Maman riait de tout son cœur:

—Comment! c'était toi? c'était vous, petits gredins?...

J'étais bien sûre de n'être pas grondée par maman; elle ne pouvait pas: elle était trop bonne... et je lui faisais une espèce de confession générale, qui me soulageait. J'avais un besoin à présent, de me conformer à l'esprit d'idéal nouveau qui m'était apparu, même à n'avoir vu les choses que par le dehors, au Couvent du Sacré-Cœur.

Quand j'y fus entrée définitivement, je fus plus sérieusement conquise.


[V]

Je me trouvai rangée tout de suite au nombre des enfants sages.
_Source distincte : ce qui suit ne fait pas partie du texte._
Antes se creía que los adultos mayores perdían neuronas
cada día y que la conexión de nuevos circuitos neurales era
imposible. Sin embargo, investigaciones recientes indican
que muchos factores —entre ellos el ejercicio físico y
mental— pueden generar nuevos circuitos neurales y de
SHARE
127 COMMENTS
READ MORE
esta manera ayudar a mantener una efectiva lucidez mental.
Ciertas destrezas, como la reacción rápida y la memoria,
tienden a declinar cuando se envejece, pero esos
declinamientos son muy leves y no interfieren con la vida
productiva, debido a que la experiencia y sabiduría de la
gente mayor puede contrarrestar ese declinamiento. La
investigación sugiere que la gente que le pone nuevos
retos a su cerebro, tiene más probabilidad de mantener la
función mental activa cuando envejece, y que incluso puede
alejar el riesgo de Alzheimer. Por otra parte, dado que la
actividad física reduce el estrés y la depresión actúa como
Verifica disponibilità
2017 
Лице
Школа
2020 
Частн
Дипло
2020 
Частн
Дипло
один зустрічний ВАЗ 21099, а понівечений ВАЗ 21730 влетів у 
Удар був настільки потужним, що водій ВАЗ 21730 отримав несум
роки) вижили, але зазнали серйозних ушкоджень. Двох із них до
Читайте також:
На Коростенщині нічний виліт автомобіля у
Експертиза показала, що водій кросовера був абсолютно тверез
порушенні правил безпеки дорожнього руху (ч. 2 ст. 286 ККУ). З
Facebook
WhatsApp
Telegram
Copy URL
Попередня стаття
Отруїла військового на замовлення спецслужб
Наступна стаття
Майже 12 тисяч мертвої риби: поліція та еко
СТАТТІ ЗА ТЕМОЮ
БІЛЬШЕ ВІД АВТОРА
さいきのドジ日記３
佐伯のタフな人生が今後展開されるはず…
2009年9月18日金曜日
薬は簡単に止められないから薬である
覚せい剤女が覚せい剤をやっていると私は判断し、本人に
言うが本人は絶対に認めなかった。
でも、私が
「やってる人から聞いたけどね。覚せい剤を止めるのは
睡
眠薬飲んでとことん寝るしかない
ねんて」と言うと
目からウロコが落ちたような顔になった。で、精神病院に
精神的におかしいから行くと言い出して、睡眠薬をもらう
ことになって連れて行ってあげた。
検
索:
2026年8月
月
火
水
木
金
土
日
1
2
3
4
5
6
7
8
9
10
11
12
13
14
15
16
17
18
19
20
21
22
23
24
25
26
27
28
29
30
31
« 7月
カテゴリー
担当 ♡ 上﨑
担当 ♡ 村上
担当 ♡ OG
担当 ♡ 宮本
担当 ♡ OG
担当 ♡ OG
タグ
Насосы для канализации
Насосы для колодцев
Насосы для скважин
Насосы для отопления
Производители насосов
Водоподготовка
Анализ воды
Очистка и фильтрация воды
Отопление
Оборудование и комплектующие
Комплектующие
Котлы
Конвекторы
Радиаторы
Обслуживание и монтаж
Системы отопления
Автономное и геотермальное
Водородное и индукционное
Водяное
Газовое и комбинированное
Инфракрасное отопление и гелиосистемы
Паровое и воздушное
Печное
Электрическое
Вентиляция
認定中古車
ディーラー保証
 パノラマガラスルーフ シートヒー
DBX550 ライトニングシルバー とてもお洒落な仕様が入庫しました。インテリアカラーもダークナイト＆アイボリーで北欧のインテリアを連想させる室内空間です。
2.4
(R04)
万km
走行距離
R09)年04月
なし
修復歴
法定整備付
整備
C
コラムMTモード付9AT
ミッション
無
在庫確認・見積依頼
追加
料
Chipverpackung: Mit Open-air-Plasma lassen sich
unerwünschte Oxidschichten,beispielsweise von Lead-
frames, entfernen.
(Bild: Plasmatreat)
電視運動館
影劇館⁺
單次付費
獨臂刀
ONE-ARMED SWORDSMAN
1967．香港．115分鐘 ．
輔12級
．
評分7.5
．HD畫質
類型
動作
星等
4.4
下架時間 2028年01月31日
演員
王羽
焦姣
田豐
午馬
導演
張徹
C'est assez étonnant: je n'étais pas sage naturellement; il ne faudrait point du tout que l'on me crût une "momie;" l'histoire des rats, chez nous, ne figurait nullement un méfait isolé; mais j'avais tant entendu parler de "bonne éducation," tant entendu prêcher la nécessité d'être "une jeune fille bien élevée," sans avoir compris jusqu'alors, en quoi cela consistait exactement, que, tout à coup, ce couvent, avec son impérieuse rectitude, s'imposait à moi comme un moule pour lequel eussent été préparées, pétries, assouplies depuis dix ans, la matière et la substance mêmes dont j'étais faite.